§ **Tarefa proposta A**
Reproduza, tal como está, o trecho do texto sobre digitalização que começa nas palavras "E é aí que entra" e termina após "refere a processos.".

§ **Seleção**
Avançar para o conteúdo principal

Desmistificando a "digitação", a digitalização e a transformação digital



 Digitalização e transformação digital são frequentemente utilizados de forma intermutável, sem grande atenção ao significado específico de cada um dos termos. Para complicar ainda mais, são três os termos equivalentes em inglês: digitization, digitalization e digital transformation.


Segundo a definição que se encontra no dicionário online Priberam, a digitalização é o "ato ou efeito de digitalizar, de converter para formato digital, manipulável por computador".


A "digitação" não existe em português, e é pena. A nossa língua ainda não se conseguiu adaptar à nuance relacionada com estes termos com origem anglo-saxónica. Em inglês, digitization (traduzido para português como digitalização), significa simplesmente o processo de alteração do formato da informação, de analógico para digital.


Nesta versão mais básica, toda a informação que existia em papel é passada para computador, sem qualquer alteração, otimização ou outro qualquer processo de melhoria. Os exemplos mais simples são aqueles que utilizamos mais vezes no nosso dia-a-dia. Por exemplo, sempre que "digitizamos" um documento, estamos a transformá-lo em bits e bytes para o guardar de forma digital, sem o alterar e sem alterar nenhum tipo de processo associado.


Mas há outros exemplos mais interessantes do ponto de vista da diferença de terminologia que pode parecer ténue à primeira vista. Se substituirmos um determinado processo feito em papel numa fábrica, por exemplo de recolha de informação relativa a testes de qualidade de produto, por uma aplicação informática que recolha exatamente os mesmos dados sem qualquer alteração processual, estamos novamente perante uma "digitização".


No mundo industrial, este tipo de substituição é apelidado de "papel sobre vidro" (paper on glass). Trata-se muitas vezes do primeiro passo possível de conversão, por forma a que se possa proceder a algum tipo de tratamento de dados posterior.


Mas está longe de ser o ideal, porque como se costuma referir em tom depreciativo, transforma simplesmente um eventual processo analógico ineficiente num igualmente ineficiente processo digital.


E é aí que entra o segundo termo, em inglês digitalization, agora sim corretamente traduzido para digitalização, e que tem uma perspetiva diferente que está relacionada com a otimização dos processos através da utilização de tecnologias digitais. De uma forma simples, dizemos que a "digitização" se refere a dados e informação, enquanto a digitalização se refere a processos.

§ **Dados da listagem**

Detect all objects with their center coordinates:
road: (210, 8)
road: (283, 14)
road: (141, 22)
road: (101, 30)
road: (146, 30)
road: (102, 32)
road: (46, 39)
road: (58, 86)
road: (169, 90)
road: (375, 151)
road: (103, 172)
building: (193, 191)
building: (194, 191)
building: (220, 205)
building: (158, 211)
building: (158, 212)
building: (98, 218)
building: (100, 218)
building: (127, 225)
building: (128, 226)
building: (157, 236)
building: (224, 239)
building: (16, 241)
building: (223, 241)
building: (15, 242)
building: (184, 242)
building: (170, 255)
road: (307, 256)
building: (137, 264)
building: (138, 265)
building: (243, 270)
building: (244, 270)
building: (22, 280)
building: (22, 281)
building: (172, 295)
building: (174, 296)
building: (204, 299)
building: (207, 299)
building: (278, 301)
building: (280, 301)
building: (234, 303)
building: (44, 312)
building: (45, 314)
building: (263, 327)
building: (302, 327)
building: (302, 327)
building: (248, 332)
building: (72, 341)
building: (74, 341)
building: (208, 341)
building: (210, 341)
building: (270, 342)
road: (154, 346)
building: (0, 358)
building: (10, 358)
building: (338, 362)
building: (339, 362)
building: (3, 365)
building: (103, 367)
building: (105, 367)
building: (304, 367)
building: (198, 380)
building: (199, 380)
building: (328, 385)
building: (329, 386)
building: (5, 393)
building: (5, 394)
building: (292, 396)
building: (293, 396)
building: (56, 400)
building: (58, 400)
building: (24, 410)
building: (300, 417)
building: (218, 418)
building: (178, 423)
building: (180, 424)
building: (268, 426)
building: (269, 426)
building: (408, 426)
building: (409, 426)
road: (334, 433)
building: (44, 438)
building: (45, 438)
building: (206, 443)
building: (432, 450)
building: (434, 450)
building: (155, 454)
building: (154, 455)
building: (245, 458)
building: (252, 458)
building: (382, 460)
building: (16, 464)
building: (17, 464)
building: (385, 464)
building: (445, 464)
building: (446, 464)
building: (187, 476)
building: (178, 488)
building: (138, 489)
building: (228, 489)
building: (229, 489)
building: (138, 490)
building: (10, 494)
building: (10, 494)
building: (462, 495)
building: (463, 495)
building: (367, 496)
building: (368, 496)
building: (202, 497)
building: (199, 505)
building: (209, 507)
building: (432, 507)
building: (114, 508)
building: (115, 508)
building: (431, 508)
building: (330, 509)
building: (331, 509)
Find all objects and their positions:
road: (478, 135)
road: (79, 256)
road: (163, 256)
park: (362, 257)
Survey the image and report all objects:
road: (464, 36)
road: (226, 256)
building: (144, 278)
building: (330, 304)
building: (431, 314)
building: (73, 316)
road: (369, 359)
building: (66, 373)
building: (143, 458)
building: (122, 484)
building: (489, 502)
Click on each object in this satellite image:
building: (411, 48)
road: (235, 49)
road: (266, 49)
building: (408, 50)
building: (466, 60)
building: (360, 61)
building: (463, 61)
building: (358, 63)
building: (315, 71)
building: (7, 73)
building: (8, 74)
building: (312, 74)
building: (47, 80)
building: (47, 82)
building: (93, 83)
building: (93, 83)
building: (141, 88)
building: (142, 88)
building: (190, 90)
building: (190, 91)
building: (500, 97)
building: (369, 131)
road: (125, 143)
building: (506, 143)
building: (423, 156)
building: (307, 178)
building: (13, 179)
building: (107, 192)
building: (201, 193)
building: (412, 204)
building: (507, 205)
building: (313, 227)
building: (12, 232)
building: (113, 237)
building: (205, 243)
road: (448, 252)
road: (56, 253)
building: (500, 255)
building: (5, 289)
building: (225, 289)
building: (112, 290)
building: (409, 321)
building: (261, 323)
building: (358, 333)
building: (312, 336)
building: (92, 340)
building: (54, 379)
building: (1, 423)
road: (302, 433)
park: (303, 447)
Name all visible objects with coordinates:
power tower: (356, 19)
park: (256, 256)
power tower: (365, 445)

§ **Tarefa proposta B**
Devolva sem qualquer alteração as linhas da listagem, desde a primeira até à linha que contém "building: (220, 205)", ambas incluídas.

§ **Resposta correta A**
E é aí que entra o segundo termo, em inglês digitalization, agora sim corretamente traduzido para digitalização, e que tem uma perspetiva diferente que está relacionada com a otimização dos processos através da utilização de tecnologias digitais. De uma forma simples, dizemos que a "digitização" se refere a dados e informação, enquanto a digitalização se refere a processos.

§ **Resposta correta B**
Detect all objects with their center coordinates:
road: (210, 8)
road: (283, 14)
road: (141, 22)
road: (101, 30)
road: (146, 30)
road: (102, 32)
road: (46, 39)
road: (58, 86)
road: (169, 90)
road: (375, 151)
road: (103, 172)
building: (193, 191)
building: (194, 191)
building: (220, 205)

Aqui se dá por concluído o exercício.